Re:Better idea: block all text in email

[Shakrai]

some companies might consider blocking all text in email as a matter of course

You got +5 funny, but you really deserved +5 insightful.

Seriously. Since when did it become my job as a network admin to "take a proactive stance against illegal file sharing". As long as my users aren't bogging down my network I DON'T CARE WHAT THEY ARE DOING. If they are doing something illegal then I would assume that law enforcement will catch up to them sooner or later.

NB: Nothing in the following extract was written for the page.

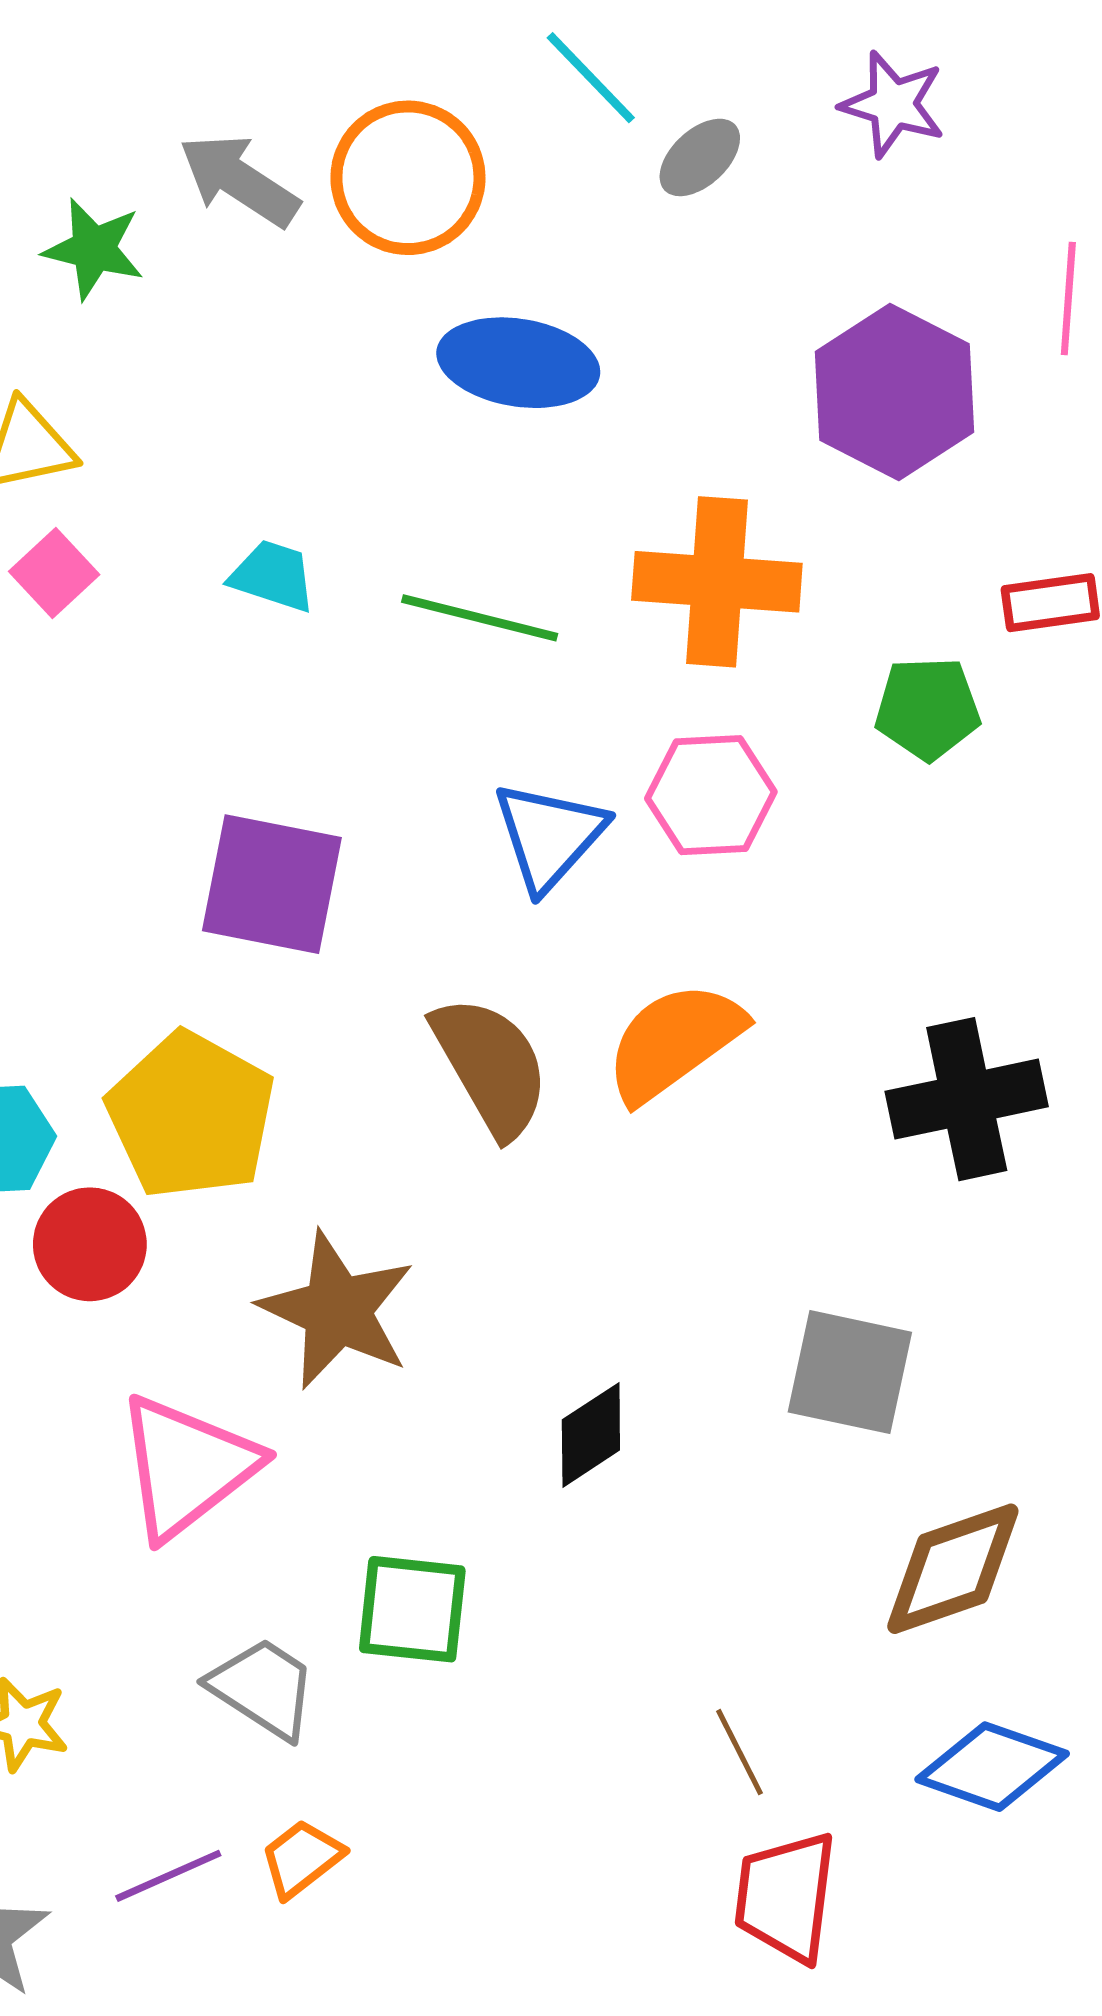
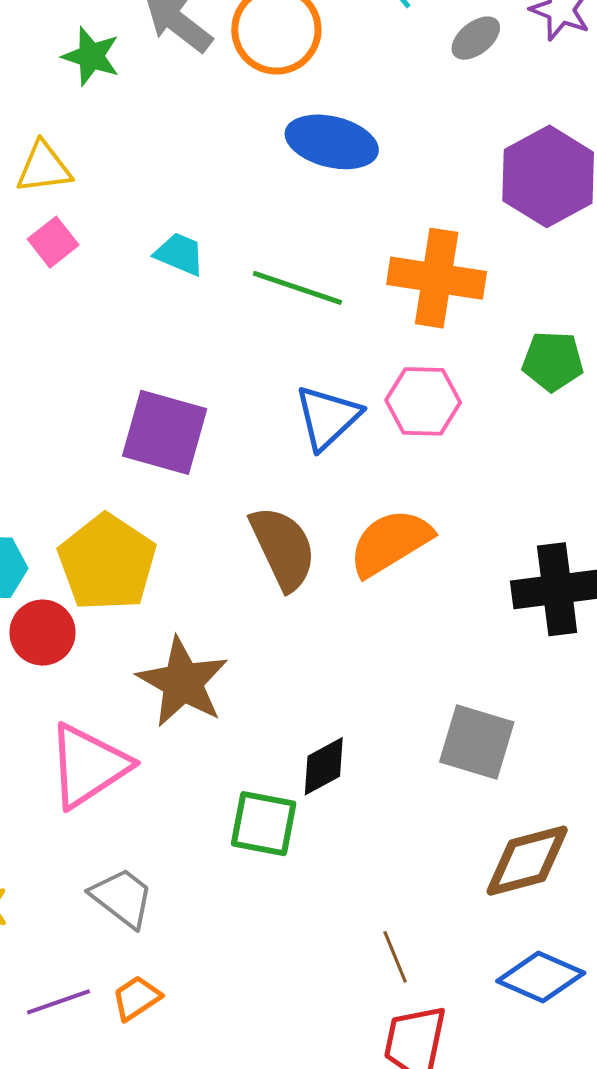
gray ellipse: (700, 157) -> (476, 38), moved
green square: (412, 1609) -> (264, 824), moved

Blocking MP3s, or at least quarantining until requested by the user, can be a good way for a company to take a proactive stance against the use of email for illegal file sharing

Yes, cuz e-mail has displaced P2P/bittorrent as the preferred method for sharing songs and warez. Give me a fucking break! I would suspect that less then one percent of copyright infringement (as it relates to music) takes part over e-mail.

Re:New setting needed

[T-Bone-T]

They sender would then know

that the address works and will then sell it to other spammers, thus vastly increasing the amount of spam you receive. Real smart.

Got a bunch today

[GoRK]

I got three or four of these today. I think they will be a pretty short lived trend for a couple of reasons:

You can't understand it. Think a million times worse than Max Headroom on a cell phone. It's so noisy and distorted that you can barely make out that it is a female voice much less interpret the stock symbol she is attempting to SPELL! I have a nice noise canceling headset for my phone and still have to use the phonetic alphabet to spell things on the phone. How do they expect this to work?

They are huge. Mine passed my spam filter simply because I've never had a spam bigger than 100KB, so I haven't ever bothered to filter them. I guess things like the Storm botnet are changing the limits of this, but still, 100KB is 10-100 times the amount of data vs a normal spam that you have to send out to plaster your message onto everyone's inbox.

The real take-home message here is that while there is quite a lot of mention about how the spammers are 'having to get innovative' the reality is that they are having to get desperate. There is no innovation in sending a unique audio message to somebody via email. But when they have to bypass all existing spam filters in addition to having to resort to sending out huge, uniquely distorted audio files to get their message across they are definitely feeling cornered.